> Excerpt:

Published: April 1, 2025

Welcome to the latest in our special series of Resoundingly Human podcasts highlighting the finalist teams for the 2025 Franz Edelman Award, the Nobel Prize of Analytics, which will be awarded at the upcoming 2025 INFORMS Analytics+ Conference in Indianapolis this April.
These finalist projects represent teams from around the world who have leveraged advanced analytics to transform their organizations, address their most significant challenges, and better serve their customers and communities. Today I’m joined by members of the team representing USA Cycling to discuss their finalist project in the lead-up to the Franz Edelman competition.
When you try to apply traditional analytics and operations research into the human area, into human physiology, there’s a lot of places where you find that humans aren’t machines, they’re not widgets, they’re not mechanical pieces of equipment that just fit nicely in a box that you can just model perfectly. A lot of times when you’re looking at modeling a human, it’s quite a bit different, so when you’re building out these models, or building out these data analytics, that’s one thing you have to take into consideration, how different every person is compared to the next person.

> Work instruction: Reproduce word for word the part of the podcast excerpt that begins with "Published: April 1, 2025" and continues through "Franz Edelman competition.".

> Raw data:
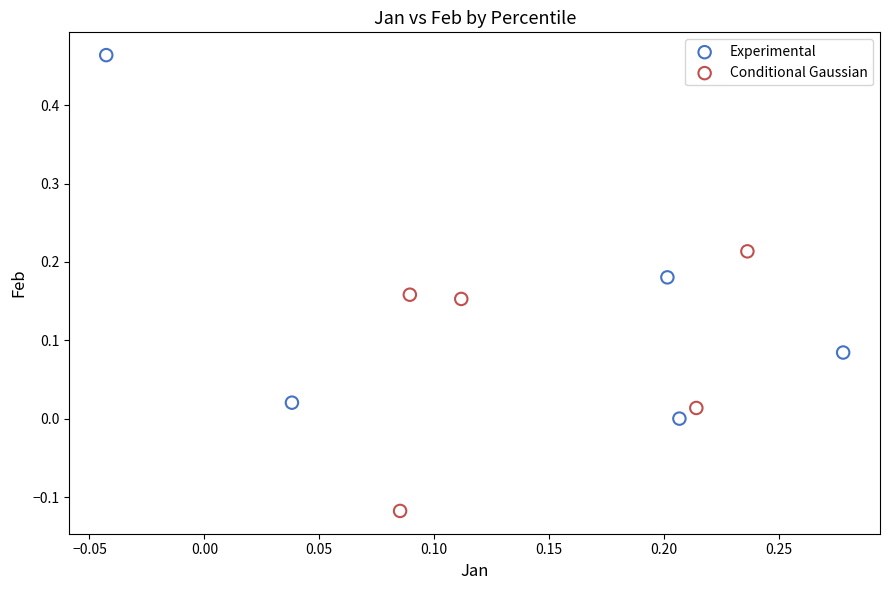

Which series contains the lowest Y value?

Conditional Gaussian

> Result:
Published: April 1, 2025

Welcome to the latest in our special series of Resoundingly Human podcasts highlighting the finalist teams for the 2025 Franz Edelman Award, the Nobel Prize of Analytics, which will be awarded at the upcoming 2025 INFORMS Analytics+ Conference in Indianapolis this April.
These finalist projects represent teams from around the world who have leveraged advanced analytics to transform their organizations, address their most significant challenges, and better serve their customers and communities. Today I’m joined by members of the team representing USA Cycling to discuss their finalist project in the lead-up to the Franz Edelman competition.